Чтиво - Джесси Келлерман
Шрифт:
Интервал:
Закладка:
— Что я должен сказать? Он служил у Карлотты.
— Не врите нам, Пфефферкорн.
— Мы учуем вранье.
— Я не лгу.
— Странно, что ваша больше чем подруга исполняет чувственные танцы с кем-то другим.
— Мне — нет.
— Сегодня выпивали, Пфефферкорн?
— Да, в баре.
— Что пили?
— Бурбон.
— Какой именно?
— Не помню.
— Значит, вам все равно, какой бурбон?
— Я редко пью. Просто спросил бурбон.
— Редко пьете, но спросили именно бурбон?
— Хотелось спиртного.
— Вот как?
— Да.
— Вас что-то тревожило?
— Вы нервничали?
— Чувствовали вину?
— Не хотите поделиться?
— Говорите, Пфефферкорн. Мы за вас.
— Мы вам поможем. Доверьтесь нам.
Молчание.
— Значит, вот так вот, да?
— Я стараюсь утолить ваш интерес.
— Вас ни о чем не спрашивают.
— Оттого и молчу.
— Вы всегда такой борзый, Пфефферкорн?
— Извините.
— За что?
— За борзость.
— Еще в чем-нибудь раскаиваетесь, Пфефферкорн?
— Что-то не дает вам покоя?
— Мучает совесть?
— Не желаете поделиться?
— Я готов ответить на любой вопрос.
— Хватит молоть вздор, Пфефферкорн. Где Карлотта де Валле?

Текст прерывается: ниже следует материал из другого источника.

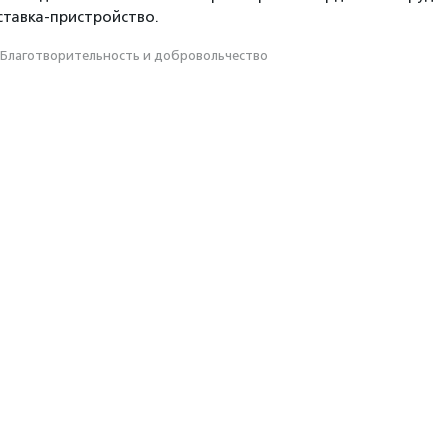
ставка-пристройство.
Благотвори­тель­ность и доброволь­чест­во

— Я уже сказал: не знаю. Искал ее, а нашел… то самое.
— Уж поведайте, что именно.
— Жуть…
— Вот как?
— Конечно.
— И вы тут ни при чем?
— Что? Нет.
— Экий вы недотрога. Я только спросил.
— Что, я выгляжу способным на такое?
— А кто способен на такое?
— Кто явно не в себе.
— С чего так решили?
— А что, вы считаете это нормальным?
— Где Карлотта де Валле?
— Не знаю.
— Давайте-ка прервемся, а вы подумайте.
Один в допросной, Пфефферкорн крепко зажмурился, отгоняя видение изуродованного трупа Хесуса Марии де Ланчбокса. Подумал, что теперь вряд ли когда закажет ригатони. Он еще не очухался, как вернулись детективы — Канола, улыбчивый негр в бабьих солнцезащитных очках, и Сокдолагер, небритый белый. Благодаря огромному брюху рубашка его была без единой морщины.
— Ладушки-оладушки, — сказал Канола. — Начнем по новой.
Они задают одни и те же вопросы, чтобы на чем-нибудь подловить, смекнул Пфефферкорн. В пятый раз он пересказал события вечера. Вновь поведал о тревоге, вспыхнувшей при виде открытых ворот, и душераздирающем собачьем вое.
— Славная байка, — похвалил Канола. — Не зря вы писатель.
— Это не байка.
— Он же не назвал вас вруном, — сказал Сокдолагер.
— Отдаю должное вашему умению закрутить сюжет, — сказал Канола.
Пфефферкорн вытерпел многочасовой допрос, но затем потребовал адвоката.
— Зачем вам адвокат?
— Я арестован?
Детективы переглянулись.
— Если нет, — сказал Пфефферкорн, — я, пожалуй, пойду.
— Хорошо, — покладисто кивнул Канола и встал.
Встал Сокдолагер.
Встал Пфефферкорн.
— Артур Пфефферкорн, вы арестованы, — сказал Сокдолагер.
Пфефферкорн был уверен, что дикое недоразумение вскоре разъяснится, и, не желая пугать дочь, право на звонок использовал для связи с литагентом, но тот не ответил. После процедуры оформления его препроводили в камеру, где уже сидел молодой истатуированный уголовник.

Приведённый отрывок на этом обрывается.